- _THE PROBLEM_: For the data below, count the lines that have the string "rewards" and state that number by itself.

TASK MATERIAL START

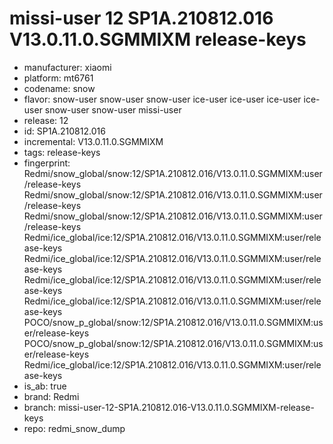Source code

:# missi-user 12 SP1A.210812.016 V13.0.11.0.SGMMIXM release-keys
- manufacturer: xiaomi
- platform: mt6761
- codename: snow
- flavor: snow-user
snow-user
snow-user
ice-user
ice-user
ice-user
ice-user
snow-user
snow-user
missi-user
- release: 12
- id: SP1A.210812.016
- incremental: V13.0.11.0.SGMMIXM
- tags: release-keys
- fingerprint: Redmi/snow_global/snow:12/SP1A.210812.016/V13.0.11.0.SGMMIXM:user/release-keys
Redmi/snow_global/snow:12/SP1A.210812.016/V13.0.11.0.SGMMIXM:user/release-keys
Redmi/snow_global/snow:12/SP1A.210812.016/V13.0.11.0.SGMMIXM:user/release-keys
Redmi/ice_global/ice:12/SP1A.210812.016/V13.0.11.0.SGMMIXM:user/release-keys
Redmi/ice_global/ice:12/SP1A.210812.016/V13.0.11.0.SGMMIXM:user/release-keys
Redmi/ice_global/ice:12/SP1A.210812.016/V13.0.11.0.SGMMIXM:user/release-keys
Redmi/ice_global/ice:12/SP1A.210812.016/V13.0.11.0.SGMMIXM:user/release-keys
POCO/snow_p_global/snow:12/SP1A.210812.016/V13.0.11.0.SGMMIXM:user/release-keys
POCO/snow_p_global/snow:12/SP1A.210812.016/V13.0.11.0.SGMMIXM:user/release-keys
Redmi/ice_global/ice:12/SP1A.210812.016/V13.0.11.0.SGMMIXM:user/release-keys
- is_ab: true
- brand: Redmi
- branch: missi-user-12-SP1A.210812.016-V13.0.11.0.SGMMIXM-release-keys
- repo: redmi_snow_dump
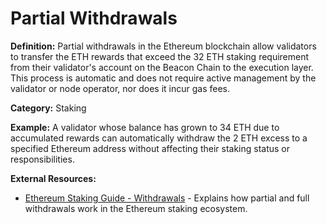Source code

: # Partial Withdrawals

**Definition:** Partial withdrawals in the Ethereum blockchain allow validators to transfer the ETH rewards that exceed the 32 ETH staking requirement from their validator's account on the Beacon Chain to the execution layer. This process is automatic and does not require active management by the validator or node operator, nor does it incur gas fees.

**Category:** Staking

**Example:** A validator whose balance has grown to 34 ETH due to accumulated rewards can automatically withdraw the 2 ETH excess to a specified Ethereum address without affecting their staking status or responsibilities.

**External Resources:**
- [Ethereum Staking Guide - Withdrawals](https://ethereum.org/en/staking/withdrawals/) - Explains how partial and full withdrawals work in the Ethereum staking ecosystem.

TASK MATERIAL END

- _TASK ANSWER_: 2